Some claim Robert Cray's new one is not-blues that sells out to Strong Persuader's fluke gold, but even if you agree (and you're wrong), you'd better believe that Don't Be Afraid of the Dark (Mercury) permanently establishes Cray's standing as an artist with a subject: an unerring instinct for the messed-up symbiosis between traditional blues-based musics and traditional male-based sex roles. The slick seducer of the title cut is soon peeping, walking the floor, chasing his sister-in-law, flirting with murder, losing his family, and sleeping on the streets, and though Cray's forthright vocals, confident beat, and sinewy guitar sure don't make his progress sound like fun, they do make it sound somehow natural, which in blues it is. One way Cray points up the primitive recidivism of such self-destructive behavior is by modernizing blues form: the faster tempos, soul changes, and keyboard hooks could almost be his way of reminding himself to shape the fuck up.
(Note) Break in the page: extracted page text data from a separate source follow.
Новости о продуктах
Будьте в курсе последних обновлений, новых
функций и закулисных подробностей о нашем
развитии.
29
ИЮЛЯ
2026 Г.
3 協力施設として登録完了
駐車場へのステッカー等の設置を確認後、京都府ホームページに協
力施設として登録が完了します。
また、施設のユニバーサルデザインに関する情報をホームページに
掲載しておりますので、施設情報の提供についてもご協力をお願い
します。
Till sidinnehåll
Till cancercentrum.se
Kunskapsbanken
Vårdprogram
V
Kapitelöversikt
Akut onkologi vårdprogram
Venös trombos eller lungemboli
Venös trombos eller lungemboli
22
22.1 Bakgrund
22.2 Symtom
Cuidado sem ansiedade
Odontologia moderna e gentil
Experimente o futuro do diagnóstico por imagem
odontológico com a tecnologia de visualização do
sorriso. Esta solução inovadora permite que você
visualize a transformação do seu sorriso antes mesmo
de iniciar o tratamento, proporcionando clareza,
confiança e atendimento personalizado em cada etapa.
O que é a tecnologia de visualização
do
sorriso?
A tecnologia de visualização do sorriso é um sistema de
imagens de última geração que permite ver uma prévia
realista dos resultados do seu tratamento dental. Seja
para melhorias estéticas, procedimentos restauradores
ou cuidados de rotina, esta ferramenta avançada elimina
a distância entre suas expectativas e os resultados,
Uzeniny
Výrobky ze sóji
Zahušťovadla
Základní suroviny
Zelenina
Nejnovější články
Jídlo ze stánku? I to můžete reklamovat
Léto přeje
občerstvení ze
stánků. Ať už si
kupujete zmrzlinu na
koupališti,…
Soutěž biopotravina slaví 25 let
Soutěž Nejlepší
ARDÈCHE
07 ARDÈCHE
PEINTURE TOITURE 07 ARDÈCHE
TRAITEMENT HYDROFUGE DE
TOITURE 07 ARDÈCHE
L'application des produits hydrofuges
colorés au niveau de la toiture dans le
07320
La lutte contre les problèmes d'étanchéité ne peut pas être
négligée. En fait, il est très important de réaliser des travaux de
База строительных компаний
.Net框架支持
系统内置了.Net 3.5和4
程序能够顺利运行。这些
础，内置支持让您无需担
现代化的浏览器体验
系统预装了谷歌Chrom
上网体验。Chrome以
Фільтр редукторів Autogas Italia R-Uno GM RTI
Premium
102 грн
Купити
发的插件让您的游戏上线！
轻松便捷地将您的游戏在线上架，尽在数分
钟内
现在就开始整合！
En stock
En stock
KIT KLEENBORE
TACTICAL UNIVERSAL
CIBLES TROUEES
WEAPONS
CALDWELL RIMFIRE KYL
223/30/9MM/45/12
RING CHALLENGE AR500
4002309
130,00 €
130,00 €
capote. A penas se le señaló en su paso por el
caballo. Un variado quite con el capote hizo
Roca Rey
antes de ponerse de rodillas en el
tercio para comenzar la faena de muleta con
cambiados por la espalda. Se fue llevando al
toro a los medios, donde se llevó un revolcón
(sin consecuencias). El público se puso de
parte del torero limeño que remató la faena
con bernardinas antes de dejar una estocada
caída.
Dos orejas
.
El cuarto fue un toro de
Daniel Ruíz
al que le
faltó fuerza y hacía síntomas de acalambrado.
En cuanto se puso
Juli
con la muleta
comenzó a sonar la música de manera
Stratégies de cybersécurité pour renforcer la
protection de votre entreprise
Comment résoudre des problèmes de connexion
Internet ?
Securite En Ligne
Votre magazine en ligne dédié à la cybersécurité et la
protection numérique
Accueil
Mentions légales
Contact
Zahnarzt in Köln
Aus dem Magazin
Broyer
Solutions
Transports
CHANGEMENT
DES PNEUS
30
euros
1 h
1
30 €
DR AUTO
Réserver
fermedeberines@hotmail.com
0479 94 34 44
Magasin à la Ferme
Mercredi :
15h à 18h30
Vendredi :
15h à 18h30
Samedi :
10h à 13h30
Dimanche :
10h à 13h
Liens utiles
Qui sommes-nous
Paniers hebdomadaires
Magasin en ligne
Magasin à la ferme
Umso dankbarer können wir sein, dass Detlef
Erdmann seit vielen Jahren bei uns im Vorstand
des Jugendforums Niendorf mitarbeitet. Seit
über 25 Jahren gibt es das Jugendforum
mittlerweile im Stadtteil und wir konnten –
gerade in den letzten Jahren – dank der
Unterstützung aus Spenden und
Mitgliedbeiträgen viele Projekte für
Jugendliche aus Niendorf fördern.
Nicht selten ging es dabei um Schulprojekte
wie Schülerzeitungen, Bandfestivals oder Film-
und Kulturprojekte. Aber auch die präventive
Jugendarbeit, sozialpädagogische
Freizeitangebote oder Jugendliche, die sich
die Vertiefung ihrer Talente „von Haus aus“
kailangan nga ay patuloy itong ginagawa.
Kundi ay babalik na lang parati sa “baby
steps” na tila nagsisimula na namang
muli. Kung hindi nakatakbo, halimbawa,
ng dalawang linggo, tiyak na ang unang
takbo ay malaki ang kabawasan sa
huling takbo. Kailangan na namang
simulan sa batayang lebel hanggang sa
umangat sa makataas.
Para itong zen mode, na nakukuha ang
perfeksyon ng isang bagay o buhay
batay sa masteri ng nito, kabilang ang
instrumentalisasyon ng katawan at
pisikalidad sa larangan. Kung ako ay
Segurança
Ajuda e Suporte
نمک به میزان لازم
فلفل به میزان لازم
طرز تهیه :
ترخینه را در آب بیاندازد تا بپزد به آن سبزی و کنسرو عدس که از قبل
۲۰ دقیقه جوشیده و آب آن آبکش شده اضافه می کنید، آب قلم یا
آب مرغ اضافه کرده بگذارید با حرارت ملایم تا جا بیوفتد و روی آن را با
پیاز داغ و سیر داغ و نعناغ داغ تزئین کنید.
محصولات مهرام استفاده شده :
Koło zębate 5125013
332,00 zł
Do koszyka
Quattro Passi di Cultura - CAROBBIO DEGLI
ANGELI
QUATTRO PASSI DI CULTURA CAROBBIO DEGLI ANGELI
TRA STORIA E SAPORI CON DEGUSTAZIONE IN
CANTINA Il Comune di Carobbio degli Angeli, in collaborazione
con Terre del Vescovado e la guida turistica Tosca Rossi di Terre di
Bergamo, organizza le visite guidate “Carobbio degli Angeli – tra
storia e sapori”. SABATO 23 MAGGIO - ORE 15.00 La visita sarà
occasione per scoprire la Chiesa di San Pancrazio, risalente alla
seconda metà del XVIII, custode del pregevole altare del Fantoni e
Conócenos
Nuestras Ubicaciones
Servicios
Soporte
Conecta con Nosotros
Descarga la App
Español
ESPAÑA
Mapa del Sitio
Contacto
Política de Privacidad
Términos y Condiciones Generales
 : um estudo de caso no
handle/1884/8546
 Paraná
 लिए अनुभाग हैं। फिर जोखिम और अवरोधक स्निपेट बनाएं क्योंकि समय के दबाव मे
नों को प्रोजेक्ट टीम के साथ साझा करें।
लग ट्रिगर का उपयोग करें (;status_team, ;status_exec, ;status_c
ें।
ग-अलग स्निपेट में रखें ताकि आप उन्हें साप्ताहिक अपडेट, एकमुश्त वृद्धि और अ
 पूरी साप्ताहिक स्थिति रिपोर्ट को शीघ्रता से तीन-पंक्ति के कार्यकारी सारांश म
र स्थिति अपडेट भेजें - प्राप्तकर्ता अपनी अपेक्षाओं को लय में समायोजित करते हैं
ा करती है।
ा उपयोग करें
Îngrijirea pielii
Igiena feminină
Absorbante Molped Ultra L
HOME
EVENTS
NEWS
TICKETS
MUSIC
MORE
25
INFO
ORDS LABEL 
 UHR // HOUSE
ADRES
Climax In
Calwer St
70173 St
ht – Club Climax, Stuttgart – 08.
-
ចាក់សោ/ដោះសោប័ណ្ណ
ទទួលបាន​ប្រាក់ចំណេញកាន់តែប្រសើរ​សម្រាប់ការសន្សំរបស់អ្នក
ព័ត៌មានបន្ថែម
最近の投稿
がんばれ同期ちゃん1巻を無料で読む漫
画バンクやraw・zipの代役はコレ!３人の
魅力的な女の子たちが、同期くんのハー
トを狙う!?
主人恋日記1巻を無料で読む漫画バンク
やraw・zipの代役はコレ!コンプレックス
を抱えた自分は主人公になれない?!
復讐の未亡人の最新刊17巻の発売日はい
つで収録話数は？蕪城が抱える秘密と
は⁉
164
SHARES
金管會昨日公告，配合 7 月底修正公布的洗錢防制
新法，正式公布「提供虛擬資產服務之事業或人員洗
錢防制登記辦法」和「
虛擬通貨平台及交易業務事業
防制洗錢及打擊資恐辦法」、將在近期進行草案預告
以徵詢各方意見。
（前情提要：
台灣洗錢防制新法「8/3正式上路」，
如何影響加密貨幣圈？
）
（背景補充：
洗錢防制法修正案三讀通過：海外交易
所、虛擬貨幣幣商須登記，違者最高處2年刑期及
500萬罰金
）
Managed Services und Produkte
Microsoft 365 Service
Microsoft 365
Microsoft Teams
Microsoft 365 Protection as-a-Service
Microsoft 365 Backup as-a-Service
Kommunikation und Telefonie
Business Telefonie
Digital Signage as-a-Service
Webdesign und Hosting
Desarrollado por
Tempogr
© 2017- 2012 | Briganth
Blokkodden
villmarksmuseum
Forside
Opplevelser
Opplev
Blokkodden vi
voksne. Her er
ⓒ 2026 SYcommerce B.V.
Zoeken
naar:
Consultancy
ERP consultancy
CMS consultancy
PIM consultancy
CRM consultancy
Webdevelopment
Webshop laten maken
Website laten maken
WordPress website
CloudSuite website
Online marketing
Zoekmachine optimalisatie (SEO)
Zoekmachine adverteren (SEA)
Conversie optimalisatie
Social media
And what do you know? The love of a good woman redeems him in the end. Or so he claims.

Those who prefer their blues more basic have other options. They could scarf up half a dozen MCA Chess reissues--Howlin' Wolf's Moaning in the Moonlight, say, or Sonny Boy Williamson's Down and Out Blues. Or take a flier on a couple of singers too gritty to suffer from crossover potential. Joe Louis Walker's The Gift (Hightone) comes from the same fiends who produce Cray, Bruce Bromberg and Dennis Walker, and even shares a song with Don't Be Afraid of the Dark. Maurice John Vaughn doesn't strive for the well-turned lyric the way Cray and Walker do, but he can talk that talk, and if the title Generic Blues Album (Alligator) sounds like fun to you, you won't be disappointed by his rough, relaxed, jokey bar music. Just don't forget that the blues continue after the band leaves the stage.